Последствием стала невиданная доселе трансформация статусов собственности по всему миру. С угрожающей скоростью вода, электричество, уголь, поезда и автобусы, до этого являвшиеся национализированным имуществом, уходили с молотка: в развитом мире поставки пресной воды целым народам передавались в руки частных компаний. Профсоюзы по всему миру утратили былую силу, препятствия для инвестирования и репатриации капиталов устранялись. Что касается глобального валового продукта, доля государственных предприятий, составлявшая в 1979 г. более 10 %, в 2004 г. упала ниже 6 % – в Великобритании, например, она снизилась с 12 % до 2 %, – при этом доходы от приватизации по всему миру составили более 1,25 триллиона долларов[442]
. Экономические последствия были спорными – до сих пор не достигнут консенсус касательно того, действительно ли в результате поднялась производительность, – зато рост доходов у тех, кто управлял этими процессами, и расслоение в обществе по материальному признаку были очевидны. Около двух тысяч государственных предприятий было распущено всего за семь лет в одной только Южной Америке – многие из них перешли в руки иностранных корпораций или сделали состояния новому классу супермиллиардеров, таких как мексиканец Карлос Слим. В 1987 г. в Мексике был всего один миллиардер; к 1995 г., в результате приватизации тысячи государственных предприятий, их стало 24. Доходы населения тем временем неуклонно снижались. Это стало, как писал историк Грег Грандин, настоящим «третьим завоеванием Латинской Америки»[443].В Советском блоке доступ к западному капиталу и рост задолженности привели к падению коммунистического режима, а затем к массированной экономической реструктуризации. Лучшие экономисты Гарварда, заслужившие авторитет на приватизациях в Южной Америке, были приглашены президентом России Борисом Ельциным для того, чтобы составить рекомендации по экономическим реформам. Результаты оказались, мягко говоря, спорными: если приватизация земель отчасти помогла повысить уровень жизни сельских жителей, продажа промышленных предприятий и минеральных ресурсов, до этого принадлежавших государству, способствовала возникновению нового класса заоблачно богатых «олигархов». Экономическое расслоение в обществе спровоцировало ностальгию по Советскому Союзу, что способствовало приходу к власти Владимира Путина[444]
.Кризис широко освещался с самого начала.
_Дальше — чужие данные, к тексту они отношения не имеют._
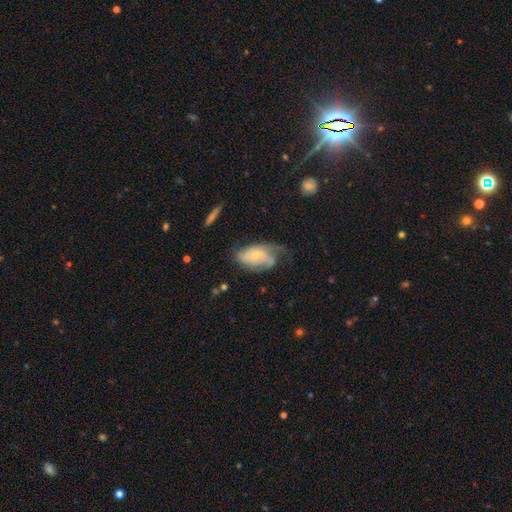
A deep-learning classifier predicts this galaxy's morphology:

В сентябре 1982 г. мексиканский президент Хосе Лопес Портильо публично разоблачил «финансовую чуму… вызывающую все больший хаос по всему миру» и «шаманов» (в МВФ) с их «слепым гегемониакальным эгоизмом». В 1990-х гг., по мере распространения структурных реформ, критицизм подобного рода усилился[445]
. На удивление сложно оказалось обнаружить однозначно позитивные результаты вмешательств фонда. Некоторые критики утверждали, что все дело в политике и что при лучшей экономике, в сочетании с большим взаимодействием с заемщиками и компетентными неправительственными организациями, займы станут более гуманными и эффективными. Если общественные институты, ценности и культура действительно имеют значение, не следует ли включить в условия для предоставления займов также модификацию социальной политики, институционального управления и даже культурных практик? В самом МВФ адаптация шла медленно. Его персоналу трудно было признать, что кризисы не всегда случались по вине заемщиков, а скорее были связаны с принципами функционирования рынков. Иррациональность рынка не являлась привычной темой для размышления у функционеров МВФ; они предпочитали рассматривать ее как саморегулируемую активность. Большинство из них было недостаточно интеллектуально, чтобы предположить, что их собственная политика только усложняет ситуацию, будь то через ослабление регулирования на глобальных финансовых рынках или через раскручивание спиралей дефляции с помощью суровых мер экономии.